Squirt is looking very good...


----------



## coreyc (Sep 23, 2011)

Boy how he has grown in a year getting big


----------



## Turtle Guru (Sep 23, 2011)

Great pics


----------



## Jacob (Sep 23, 2011)

He Looks good, My Little Sully weighs Around 149 Grams and He's a Little younger


----------



## AnthonyC (Sep 23, 2011)

Wow! What a difference a year makes!!


----------



## chase thorn (Sep 23, 2011)

how big is he now? scl?


----------



## Momof4 (Sep 24, 2011)

What a cutie!!


----------



## SulcataSquirt (Sep 24, 2011)

* As of today - Squirt is exactly 3 1/2 inches SCL. Glad I can share these updates with you all! 






-C

*


----------



## abra (Sep 24, 2011)

Awe, he's so cute!
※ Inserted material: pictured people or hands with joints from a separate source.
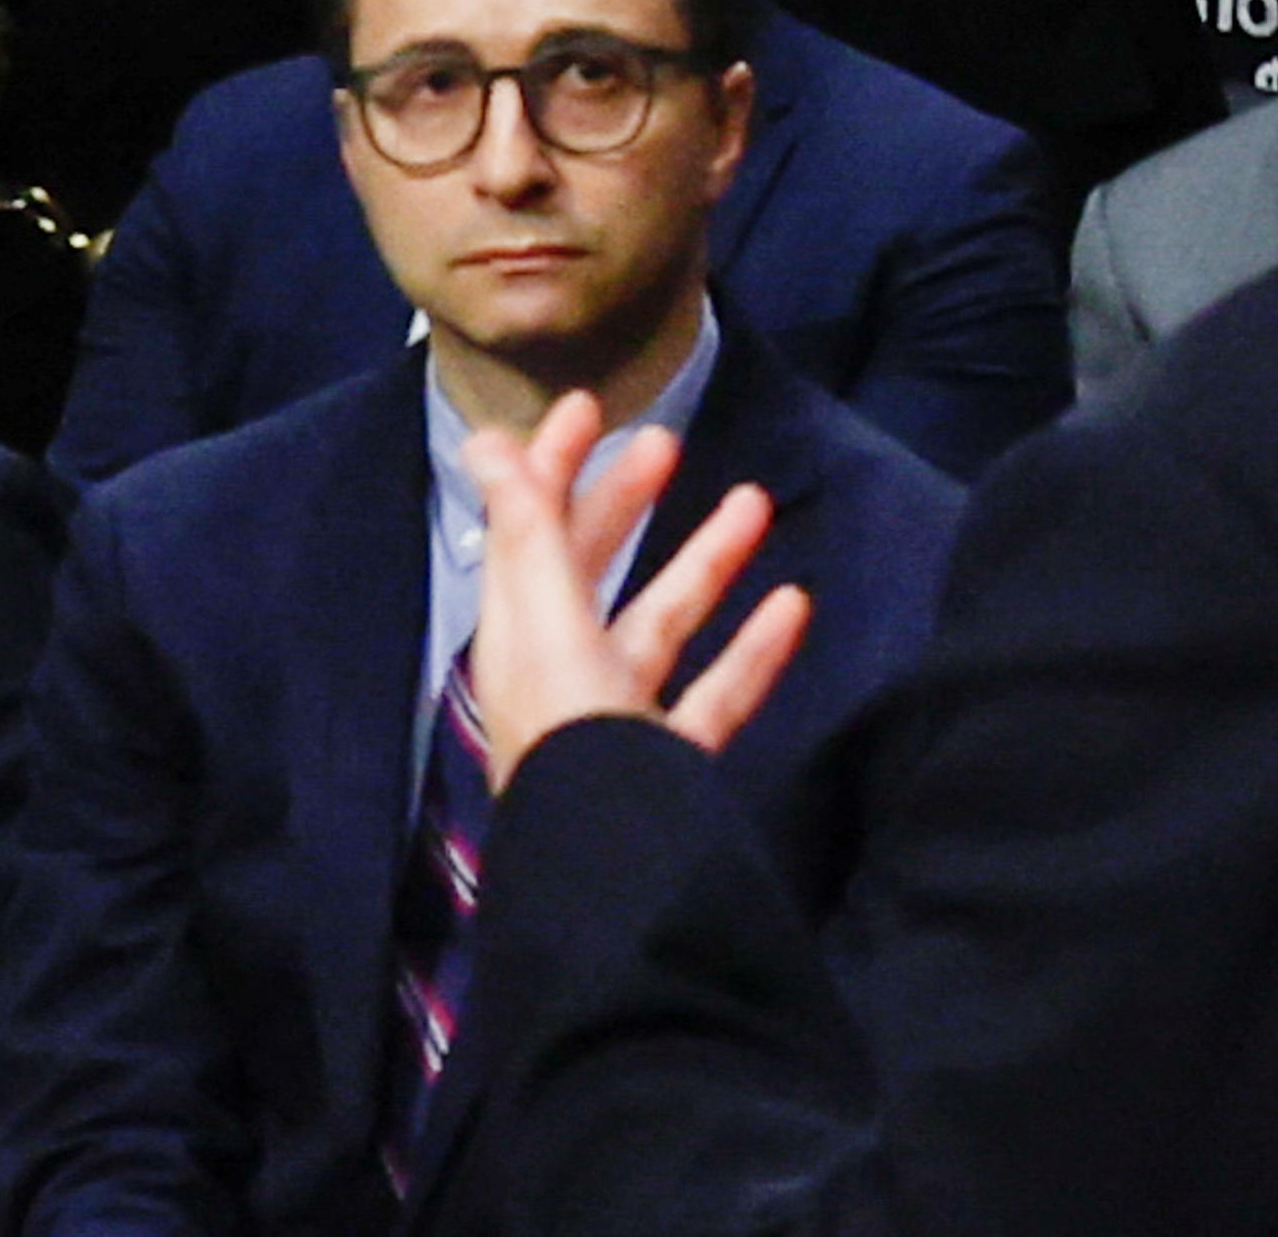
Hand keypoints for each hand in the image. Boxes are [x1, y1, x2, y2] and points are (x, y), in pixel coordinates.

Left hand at [461, 394, 811, 790]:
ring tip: (755, 502)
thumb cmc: (575, 730)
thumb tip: (485, 441)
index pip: (528, 530)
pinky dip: (751, 647)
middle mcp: (563, 672)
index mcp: (520, 636)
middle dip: (627, 503)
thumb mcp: (547, 619)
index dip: (553, 465)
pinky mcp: (672, 760)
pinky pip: (715, 690)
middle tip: (669, 441)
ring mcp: (620, 720)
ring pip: (663, 621)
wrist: (616, 870)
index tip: (593, 405)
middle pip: (592, 570)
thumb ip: (529, 529)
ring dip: (705, 560)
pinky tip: (792, 604)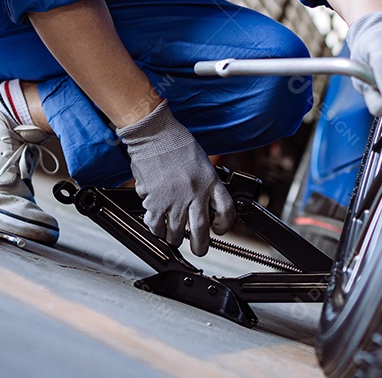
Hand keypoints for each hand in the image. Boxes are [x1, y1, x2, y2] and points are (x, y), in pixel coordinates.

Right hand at [116, 100, 235, 255]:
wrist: (154, 133)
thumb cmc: (176, 142)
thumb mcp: (201, 161)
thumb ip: (205, 183)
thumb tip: (204, 204)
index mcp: (210, 181)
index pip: (227, 211)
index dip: (224, 225)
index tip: (218, 229)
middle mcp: (195, 193)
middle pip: (201, 232)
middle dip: (200, 246)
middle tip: (198, 248)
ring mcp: (174, 199)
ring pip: (176, 233)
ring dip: (174, 238)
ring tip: (173, 235)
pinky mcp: (154, 201)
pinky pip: (156, 225)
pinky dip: (156, 229)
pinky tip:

Lookin gooood


----------



## ALDABRAMAN (Sep 24, 2011)

Looks great!


----------



## drgnfly2265 (Sep 24, 2011)

very nice


----------



## Sky2Mina (Sep 25, 2011)

He seems to be growing great! Very smooth.  Cute!


----------



## SulcataSquirt (Sep 25, 2011)

Sky2Mina said:


> He seems to be growing great! Very smooth.  Cute!



Thank you! Its nice to hear all the nice comments about his shell, because of course thats what we work for everyday, to keep it smooth. Glad to see its at least working!


----------



## jjbird60 (Sep 25, 2011)

SulcataSquirt said:


> One reason I absolutely love taking pictures of practically everything Squirt does - Picture comparisons! One year ago today Squirt weighed about 45 grams and was 3 months old - now he is like a fat rock weighing in at about 169 grams.  He has developed the best personality in the world and this stubborn attitude to go along with it. We have officially finished Squirts future enclosure and he has roamed in it a few times just so we could see how he'd react, of course he paced around to all four corners and made a track all the way around, guess that means he likes it.  We hope to officially move him in soon - and of course we have taken MANY pics of each stage and will post those later. Here are the two photos to compare, ENJOY!
> 
> September 23, 2010.
> 
> ...



Yea sooo cute!!! I'm getting a Russian tortoises


----------